Description of the task — Please turn the text lines of all the records into a Markdown table with the columns Row and Text, giving each nonblank line its own numbered row. Leave the pictures out of the answer.
───── Records for this task ─────
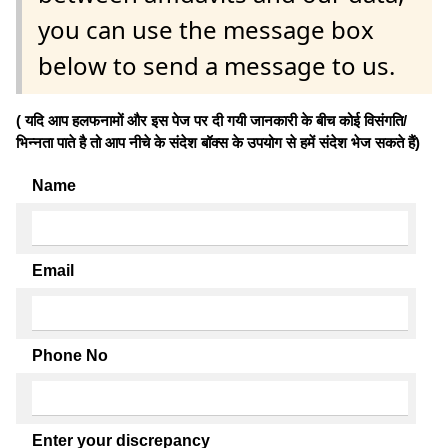
you can use the message box
below to send a message to us.
( यदि आप हलफनामों और इस पेज पर दी गयी जानकारी के बीच कोई विसंगति/
भिन्नता पाते है तो आप नीचे के संदेश बॉक्स के उपयोग से हमें संदेश भेज सकते हैं)
Name
Email
Phone No
Enter your discrepancy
─────
Your solution —
| Row | Text |
|---|---|
| 1 | you can use the message box |
| 2 | below to send a message to us. |
| 3 | ( यदि आप हलफनामों और इस पेज पर दी गयी जानकारी के बीच कोई विसंगति/ |
| 4 | भिन्नता पाते है तो आप नीचे के संदेश बॉक्स के उपयोग से हमें संदेश भेज सकते हैं) |
| 5 | Name |
| 6 | Email |
| 7 | Phone No |
| 8 | Enter your discrepancy |